▶ **Task to carry out**:
Return all of the entries exactly as written.

▶ **Provided records**:
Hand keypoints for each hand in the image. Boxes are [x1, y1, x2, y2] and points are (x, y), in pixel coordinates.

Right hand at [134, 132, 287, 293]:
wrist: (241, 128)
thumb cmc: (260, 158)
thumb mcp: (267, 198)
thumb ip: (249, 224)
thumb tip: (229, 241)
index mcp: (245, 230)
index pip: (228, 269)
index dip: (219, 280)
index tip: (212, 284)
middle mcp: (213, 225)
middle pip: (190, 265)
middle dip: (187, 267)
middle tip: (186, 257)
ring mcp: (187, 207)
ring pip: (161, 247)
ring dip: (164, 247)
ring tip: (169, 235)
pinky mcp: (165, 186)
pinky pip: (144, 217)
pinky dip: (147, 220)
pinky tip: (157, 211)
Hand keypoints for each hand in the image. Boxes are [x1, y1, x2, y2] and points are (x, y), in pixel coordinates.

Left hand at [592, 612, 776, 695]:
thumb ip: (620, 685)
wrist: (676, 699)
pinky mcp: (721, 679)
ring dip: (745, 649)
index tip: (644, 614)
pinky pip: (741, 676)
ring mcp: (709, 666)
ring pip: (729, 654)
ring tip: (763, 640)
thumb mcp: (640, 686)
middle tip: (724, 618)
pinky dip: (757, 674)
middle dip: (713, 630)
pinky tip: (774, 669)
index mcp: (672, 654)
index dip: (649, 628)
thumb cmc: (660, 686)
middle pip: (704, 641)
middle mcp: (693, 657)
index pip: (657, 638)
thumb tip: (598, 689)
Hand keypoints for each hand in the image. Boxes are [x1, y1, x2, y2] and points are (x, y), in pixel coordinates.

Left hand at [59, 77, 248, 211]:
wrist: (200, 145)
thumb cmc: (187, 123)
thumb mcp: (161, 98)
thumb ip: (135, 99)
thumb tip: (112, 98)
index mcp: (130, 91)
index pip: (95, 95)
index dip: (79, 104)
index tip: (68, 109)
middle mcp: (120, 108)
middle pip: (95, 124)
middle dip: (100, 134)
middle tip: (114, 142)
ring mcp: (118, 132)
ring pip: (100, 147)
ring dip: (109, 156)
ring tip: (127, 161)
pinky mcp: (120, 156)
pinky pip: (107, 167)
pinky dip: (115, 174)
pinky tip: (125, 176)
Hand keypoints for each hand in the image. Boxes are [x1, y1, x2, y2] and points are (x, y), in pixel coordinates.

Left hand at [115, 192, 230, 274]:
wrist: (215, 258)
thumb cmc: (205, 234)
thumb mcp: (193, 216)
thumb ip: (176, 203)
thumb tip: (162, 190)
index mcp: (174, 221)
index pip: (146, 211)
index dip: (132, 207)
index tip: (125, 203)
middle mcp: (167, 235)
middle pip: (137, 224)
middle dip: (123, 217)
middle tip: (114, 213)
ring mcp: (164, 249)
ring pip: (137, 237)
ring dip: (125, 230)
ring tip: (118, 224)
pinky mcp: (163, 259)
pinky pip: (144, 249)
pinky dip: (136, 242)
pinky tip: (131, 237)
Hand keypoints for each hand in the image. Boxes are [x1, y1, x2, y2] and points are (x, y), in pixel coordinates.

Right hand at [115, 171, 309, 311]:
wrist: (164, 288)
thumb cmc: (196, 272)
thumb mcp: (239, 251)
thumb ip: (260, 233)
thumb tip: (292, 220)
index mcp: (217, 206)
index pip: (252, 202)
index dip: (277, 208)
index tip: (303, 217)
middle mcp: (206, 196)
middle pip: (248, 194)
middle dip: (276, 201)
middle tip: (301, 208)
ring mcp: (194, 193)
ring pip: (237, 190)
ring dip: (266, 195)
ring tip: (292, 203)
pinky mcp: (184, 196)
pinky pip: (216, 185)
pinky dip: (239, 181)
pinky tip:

▶ **Response below**:
Hand keypoints for each hand in the image. Boxes are [x1, y1, x2, y2] and points are (x, y), in pixel coordinates.

Right hand at [134, 132, 287, 293]:
wrist: (241, 128)
thumb cmc: (260, 158)
thumb mcp: (267, 198)
thumb ip: (249, 224)
thumb tip: (229, 241)
index mcp: (245, 230)
index pip: (228, 269)
index dip: (219, 280)
index tip: (212, 284)
middle mcp: (213, 225)
middle pip: (190, 265)
middle dip: (187, 267)
middle tip: (186, 257)
ring mcp: (187, 207)
ring pip: (161, 247)
ring dip: (164, 247)
ring tip: (169, 235)
pinky mcp: (165, 186)
pinky pip: (144, 217)
pinky dip: (147, 220)
pinky tip: (157, 211)
Hand keypoints for each hand in the image. Boxes are [x1, y1, x2, y2] and points are (x, y), in pixel coordinates.

Left hand at [592, 612, 776, 695]:
thumb ip: (620, 685)
wrist: (676, 699)
pinky mcp: (721, 679)
ring dip: (745, 649)
index tip: (644, 614)
pinky pip: (741, 676)
ring mcp: (709, 666)
ring pip: (729, 654)
ring tip: (763, 640)
thumb mcp: (640, 686)
middle tip: (724, 618)
pinky dip: (757, 674)
middle dip: (713, 630)
pinky tip: (774, 669)
index mcp: (672, 654)
index dip: (649, 628)
thumb cmc: (660, 686)
middle pip: (704, 641)
middle mcp: (693, 657)
index pip: (657, 638)
thumb tip: (598, 689)
Hand keypoints for each hand in the image. Boxes are [x1, y1, x2, y2] and points are (x, y), in pixel coordinates.

Left hand at [59, 77, 248, 211]:
wrist: (200, 145)
thumb cmc: (187, 123)
thumb mcp: (161, 98)
thumb ip: (135, 99)
thumb tip: (112, 98)
index mcp: (130, 91)
index pip: (95, 95)
index dip: (79, 104)
index tip: (68, 109)
middle mcp: (120, 108)
middle pip: (95, 124)
middle dip: (100, 134)
middle tip: (114, 142)
ring mcp: (118, 132)
ring pip: (100, 147)
ring dip: (109, 156)
ring tip: (127, 161)
pinky mcp: (120, 156)
pinky pip: (107, 167)
pinky dip: (115, 174)
pinky tip: (125, 176)
Hand keypoints for each hand in the image. Boxes are [x1, y1, x2, y2] and points are (x, y), in pixel coordinates.

Left hand at [115, 192, 230, 274]:
wrist: (215, 258)
thumb cmc: (205, 234)
thumb mcp: (193, 216)
thumb ip: (176, 203)
thumb tip: (162, 190)
index mcp: (174, 221)
index pip: (146, 211)
index dip: (132, 207)
index tip: (125, 203)
middle mcp: (167, 235)
middle pip: (137, 224)
middle dip: (123, 217)
middle tip: (114, 213)
ring mcp: (164, 249)
ring pip: (137, 237)
ring dip: (125, 230)
ring tip: (118, 224)
pinky mcp: (163, 259)
pinky pip: (144, 249)
pinky dip: (136, 242)
pinky tip: (131, 237)
Hand keypoints for each hand in the image. Boxes are [x1, y1, x2, y2] and points are (x, y), in pixel coordinates.

Right hand at [115, 171, 309, 311]:
wrist: (164, 288)
thumb cmc: (196, 272)
thumb mcp: (239, 251)
thumb ip: (260, 233)
thumb tip: (292, 220)
index mcp: (217, 206)
index pip: (252, 202)
index dip: (277, 208)
index tip: (303, 217)
middle mcp: (206, 196)
middle pip: (248, 194)
middle dip: (276, 201)
middle tip: (301, 208)
ring mcp: (194, 193)
ring pip: (237, 190)
ring dip: (266, 195)
ring tip: (292, 203)
pinky mcp: (184, 196)
pinky pip: (216, 185)
pinky dip: (239, 181)
pinky tip:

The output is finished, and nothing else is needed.